Patients with myasthenia gravis, respiratory depression, and other neuomuscular diseases may be more sensitive to the effects of Enflurane and may require reduced doses. Additionally, patients with hypothyroidism, renal, hepatic, and cardiovascular diseases may require special precautions when administering this drug.

Drug Interaction

When administered concomitantly with other drugs, Enflurane may interact with drugs such as morphine, neuromuscular blockers, general anesthetics, and other CNS depressants.

Food Interactions

There are no known food interactions with Enflurane.

Pregnancy Use

Enflurane should be used with caution in pregnant women. The use of Enflurane during the first and second trimesters of pregnancy is not recommended unless absolutely necessary.
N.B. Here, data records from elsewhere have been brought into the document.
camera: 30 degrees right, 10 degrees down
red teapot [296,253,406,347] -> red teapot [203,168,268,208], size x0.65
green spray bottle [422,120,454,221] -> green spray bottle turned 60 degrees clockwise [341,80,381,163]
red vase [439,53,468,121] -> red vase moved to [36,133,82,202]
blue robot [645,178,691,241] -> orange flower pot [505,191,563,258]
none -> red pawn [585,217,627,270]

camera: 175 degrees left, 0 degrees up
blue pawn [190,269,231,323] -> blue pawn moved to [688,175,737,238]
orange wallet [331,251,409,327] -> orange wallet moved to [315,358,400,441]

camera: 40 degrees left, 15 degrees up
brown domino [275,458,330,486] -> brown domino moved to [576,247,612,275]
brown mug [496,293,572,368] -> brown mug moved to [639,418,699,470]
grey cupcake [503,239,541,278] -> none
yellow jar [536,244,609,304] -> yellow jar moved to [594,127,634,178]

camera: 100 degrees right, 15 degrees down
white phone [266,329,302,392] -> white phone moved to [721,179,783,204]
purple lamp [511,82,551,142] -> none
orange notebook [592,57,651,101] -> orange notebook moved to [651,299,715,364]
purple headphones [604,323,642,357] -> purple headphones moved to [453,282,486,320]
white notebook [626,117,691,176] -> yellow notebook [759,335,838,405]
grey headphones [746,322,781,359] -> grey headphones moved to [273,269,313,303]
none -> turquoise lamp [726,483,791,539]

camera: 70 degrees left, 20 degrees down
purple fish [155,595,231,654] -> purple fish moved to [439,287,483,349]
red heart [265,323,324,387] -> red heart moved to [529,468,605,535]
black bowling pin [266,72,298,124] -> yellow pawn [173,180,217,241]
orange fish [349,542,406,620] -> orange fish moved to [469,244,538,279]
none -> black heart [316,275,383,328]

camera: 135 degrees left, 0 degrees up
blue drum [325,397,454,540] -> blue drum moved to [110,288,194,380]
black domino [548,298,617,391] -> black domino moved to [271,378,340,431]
During the third trimester, Enflurane should only be administered when the benefits outweigh the potential risks to the fetus.

Lactation Use

Enflurane is excreted in the breast milk, so caution should be taken when using this drug in breastfeeding women.

Acute Overdose

An acute overdose of Enflurane can be life-threatening and can cause serious symptoms such as respiratory depression, hypotension, and central nervous system depression. Treatment of an acute overdose should include supportive therapies such as assisted ventilation, intravenous fluids, and resuscitation.


Enflurane is contraindicated in patients with hypersensitivity and/or severe bronchospasm, severe hepatic impairment, or in patients who have a history of malignant hyperthermia.

Use Direction

Enflurane should be administered as an inhalant general anesthetic only by experienced clinicians in a hospital setting. Careful titration of the dose is recommended as there is potential for rapid onset of general anesthesia with shallow titration.

Storage Condition

Enflurane should be stored in a cool, dry, well-ventilated area away from direct sunlight. Since it is a volatile liquid with a high vapor pressure, bottles should not be stored above room temperature. It should also be kept away from open flames and arcs, and stored in its original sealed bottles.

Volume Of Distribution

The volume of distribution of Enflurane is around 4-6 L/kg.

Half Life

The half life of Enflurane is around 4 hours in adults.


The clearance of Enflurane is around 0.7 - 0.8 L/min/kg.